An audio recording of Morton’s remarks can be found here.

In her presentation, Nora Heimann placed Boutet de Monvel’s  treatment of Joan of Arc in its historic context.  She analyzed the stylistic origins of the paintings, their genesis in Boutet de Monvel’s illustrated book Jeanne d’Arc (1896), their relationship to an award-winning monumental mural by the same artist that disappeared in the early twentieth century, and the peregrinations of the six paintings from their commission to their current display at the National Gallery of Art.

An audio recording of Heimann’s presentation can be found here.

Willa Silverman followed to focus on the attraction held by medieval themes and iconography during this era for those engaged in book production. An atmosphere of intense bibliophilic activity came to define French culture at the turn of the twentieth century, promoted in part by the activities of upper-bourgeois collectors who considered print a crucial part of popular conceptions of aesthetics. As amateurs, publishers, authors, designers, and directors of bibliophile societies, reviews, and small presses, these “new bibliophiles” often worked closely with both authors and artists to create unique volumes bearing the esthetic influence of Symbolism, Art Nouveau, Japonisme, and the Medieval Revival.

An audio recording of Silverman’s presentation can be found here.

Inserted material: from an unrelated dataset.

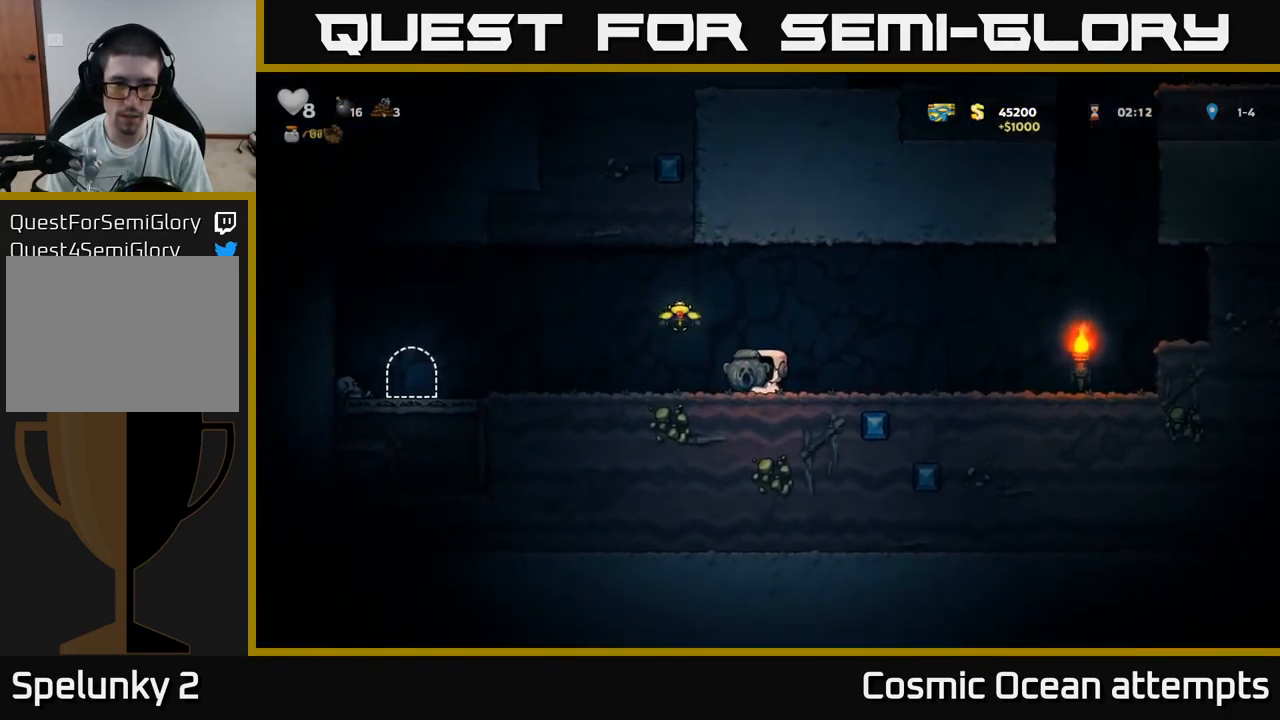
{"buttons": ["DPAD_LEFT"], "left_stick": "center", "right_stick": "center", "events": [[150, "A", "up"]]}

To conclude, Elizabeth Emery explored the French engagement with the medieval period in the years 1870–1914. She examined this French medievalism (the postmedieval engagement with medieval things) through a range of examples including paintings, history textbooks for children, and popular World’s Fair attractions and memorabilia. Through this multimedia presentation she helped contextualize the late nineteenth-century French passion for medieval motifs that so influenced American visitor Senator William A. Clark that he returned to Washington with many treasures, including Boutet de Monvelʼs Joan of Arc paintings on display in the National Gallery of Art.

An audio recording of Emery’s presentation can be found here.

The event took place at the National Gallery of Art on Wednesday, December 12, 2019 from 2 – 4 pm.